Mediaset stringe nella battaglia giudiziaria contro Vivendi per portare il gruppo francese a onorare il contratto per l’acquisto di Premium. Secondo quanto appreso dall’ANSA, il Biscione ha depositato una richiesta di sequestro di azioni proprie di Vivendi pari al 3,5% del capitale (dal valore di circa 820 milioni), cioè la quota che le parti si sarebbero dovute scambiare: il Tribunale di Milano ha fissato la prima udienza sull’istanza cautelare per il prossimo 8 novembre, mentre al momento le cause per danni intentate da Mediaset e Fininvest rimangono in calendario il 21 marzo 2017.

Di fronte al giudice civile Vincenzo Perrozziello, che ha accolto la fondatezza del ricorso d’urgenza di Mediaset, le parti dovranno presentarsi e presumibilmente portare proprie memorie sulla vicenda: di fatto il Biscione prova a ‘stanare’ i francesi, che per ora tentano di cuocere lentamente una controparte che si deve occupare interamente di una società che pensava di aver già ceduto, non potendo tra l’altro compiere su di essa alcuna scelta. Formalmente la pay tv sarebbe infatti in una gestione condivisa, ma se il management Mediaset prende delle decisioni queste potrebbero venir impugnate come mancanze nel contratto di vendita.

Oggetto del contendere è ovviamente il contratto di acquisto di Premium da parte di Vivendi firmato nell’aprile scorso con uno scambio paritario del 3,5% tra le capogruppo Mediaset e Vivendi. La valorizzazione della pay tv, dalla quale sarebbe dovuto uscire il socio di minoranza Telefonica, fu superiore ai 700 milioni, ma in maggio i conti del primo trimestre di Premium evidenziarono una perdita mai emersa prima: oltre 56 milioni, che in proiezione indicava un rosso di oltre 200 milioni l’anno, pur superando la quota di due milioni di abbonati.

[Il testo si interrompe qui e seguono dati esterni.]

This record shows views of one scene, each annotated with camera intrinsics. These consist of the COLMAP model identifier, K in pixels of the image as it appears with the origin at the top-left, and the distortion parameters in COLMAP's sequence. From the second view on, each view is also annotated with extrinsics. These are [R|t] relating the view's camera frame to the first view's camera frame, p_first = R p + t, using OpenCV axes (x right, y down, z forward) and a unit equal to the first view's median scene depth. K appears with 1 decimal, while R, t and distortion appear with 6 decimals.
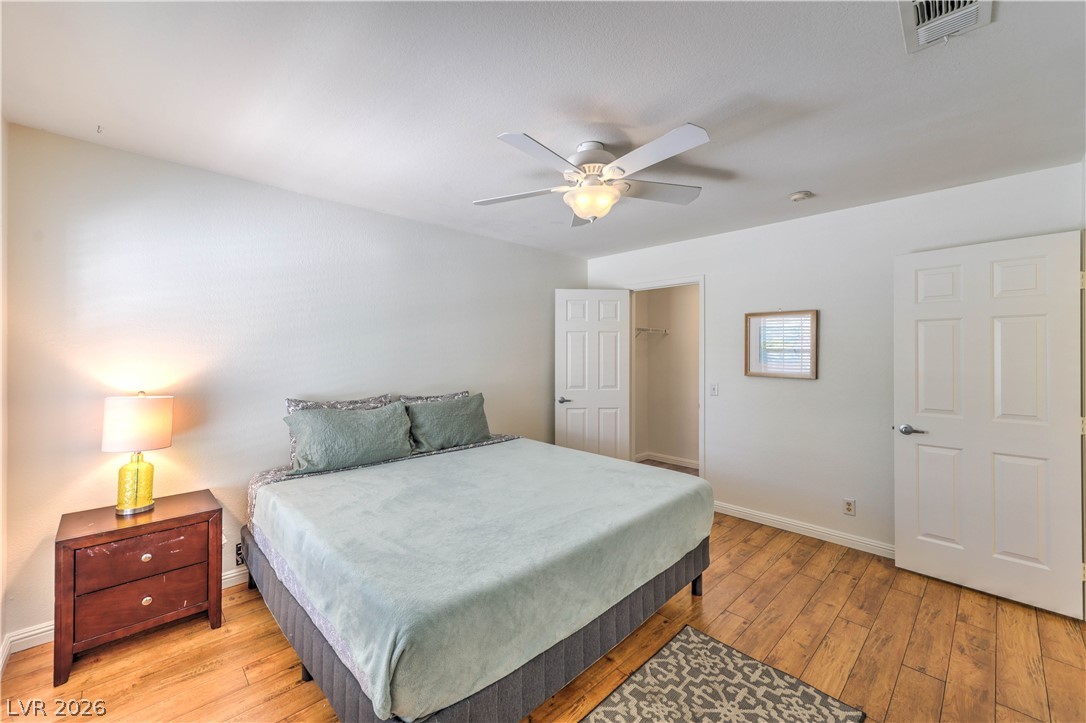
lens RADIAL K [[434.4, 0, 547.7], [0, 434.4, 349.9], [0, 0, 1]] dist [0.002594, 0.000684]
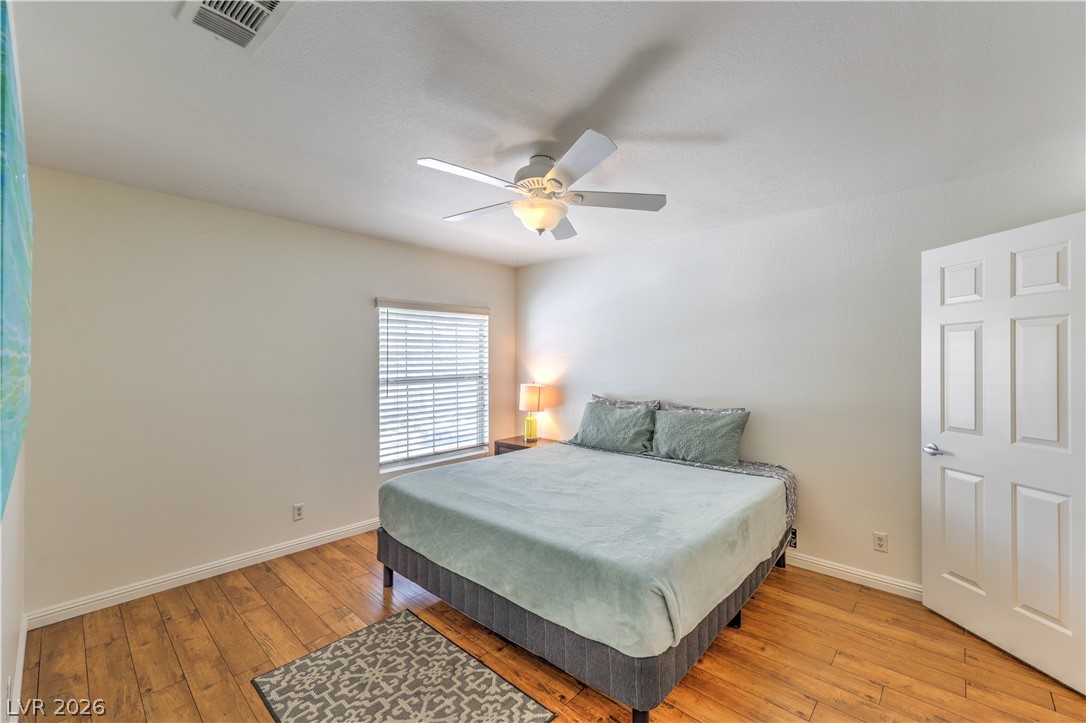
lens RADIAL K [[436.4, 0, 543.0], [0, 436.4, 361.5], [0, 0, 1]] dist [-0.000809, 0.000035]
pose [[0.064248, -0.003915, -0.997926, 1.179171], [0.001623, 0.999991, -0.003818, 0.008672], [0.997933, -0.001374, 0.064253, 1.000594]]
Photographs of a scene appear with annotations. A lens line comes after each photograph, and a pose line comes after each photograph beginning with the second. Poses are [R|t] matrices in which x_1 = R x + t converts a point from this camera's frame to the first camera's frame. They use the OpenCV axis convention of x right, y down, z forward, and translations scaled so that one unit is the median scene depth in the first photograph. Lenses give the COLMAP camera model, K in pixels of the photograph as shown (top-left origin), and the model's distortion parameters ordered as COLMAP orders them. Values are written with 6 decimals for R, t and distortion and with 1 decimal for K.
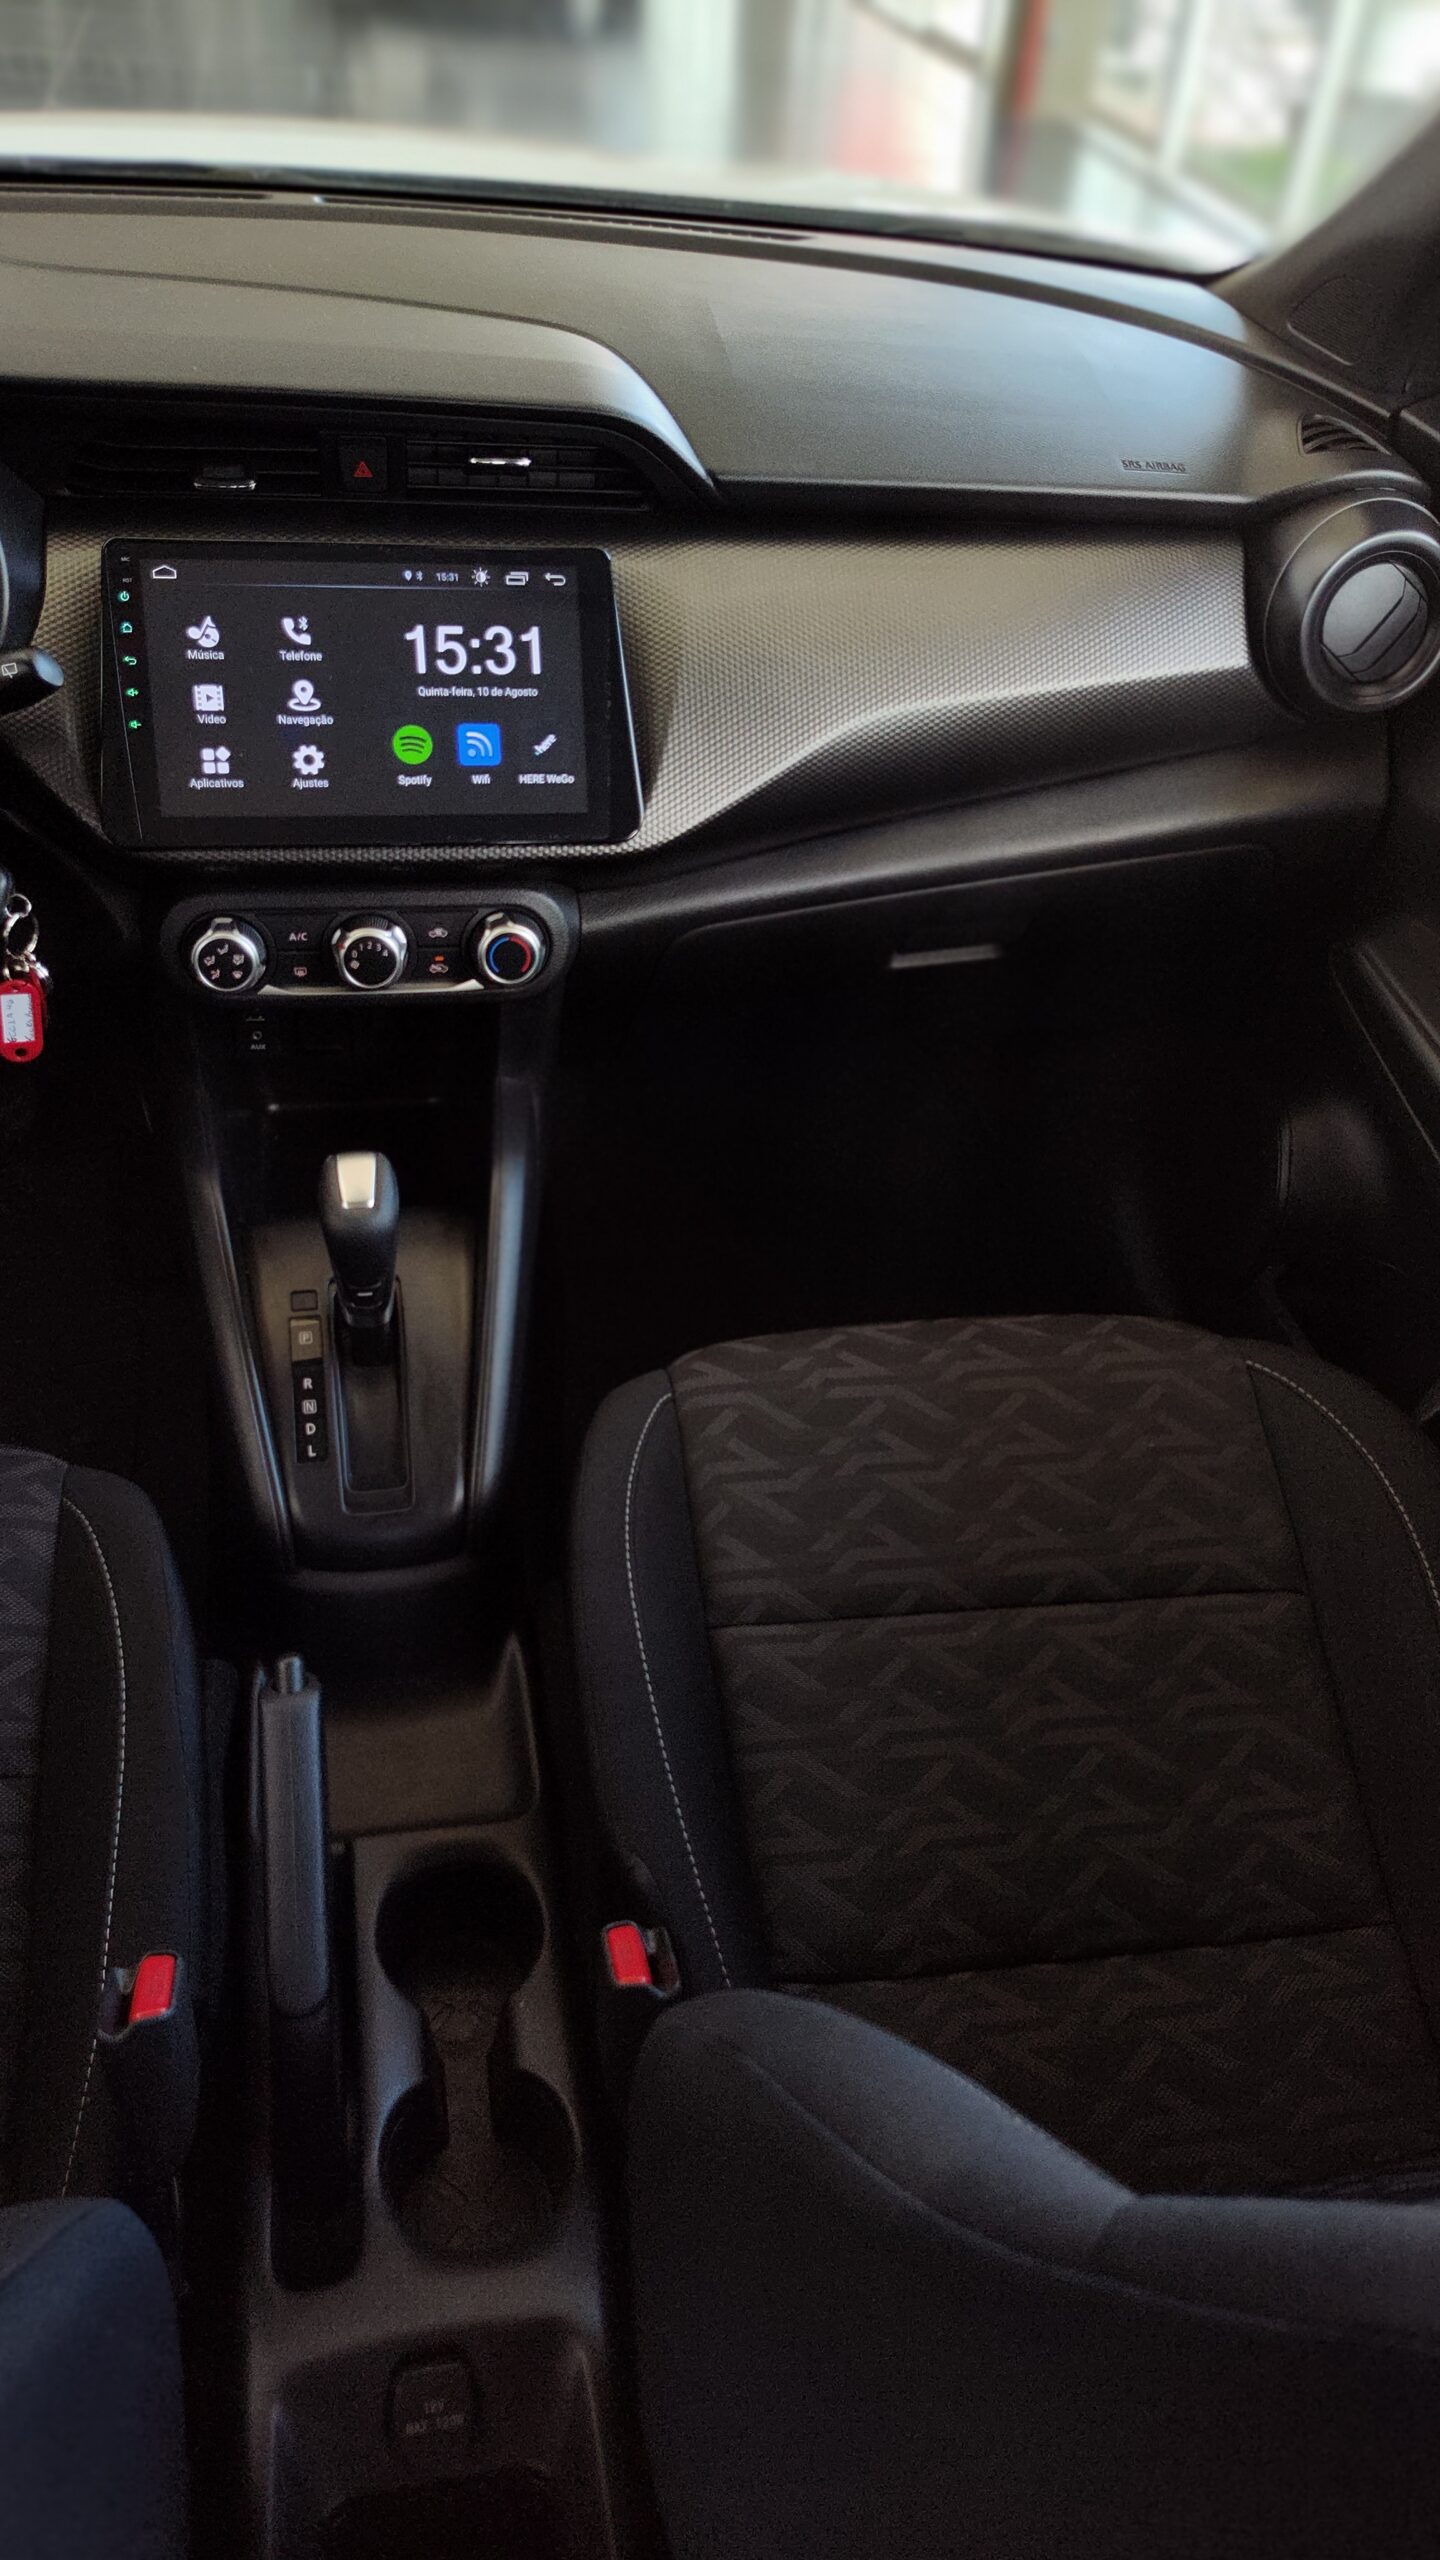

Ed è su questa debolezza strutturale della pay tv che in Borsa il titolo Mediaset fatica: nell’ultima seduta il Biscione ha ceduto il 4% tornando ai minimi degli ultimi due anni toccati in agosto. Dall’emersione dei contrasti con Vivendi Mediaset ha perso il 20%, dalla Brexit un terzo del suo valore. La novità delle ultime ore è che Premium, che già ha dato via libera a un aumento di capitale per ripianare le perdite, potrebbe fortemente rivedere il suo perimetro. In che modo non è ben chiaro, ma gli analisti pensano ovviamente a un forte taglio dei costi.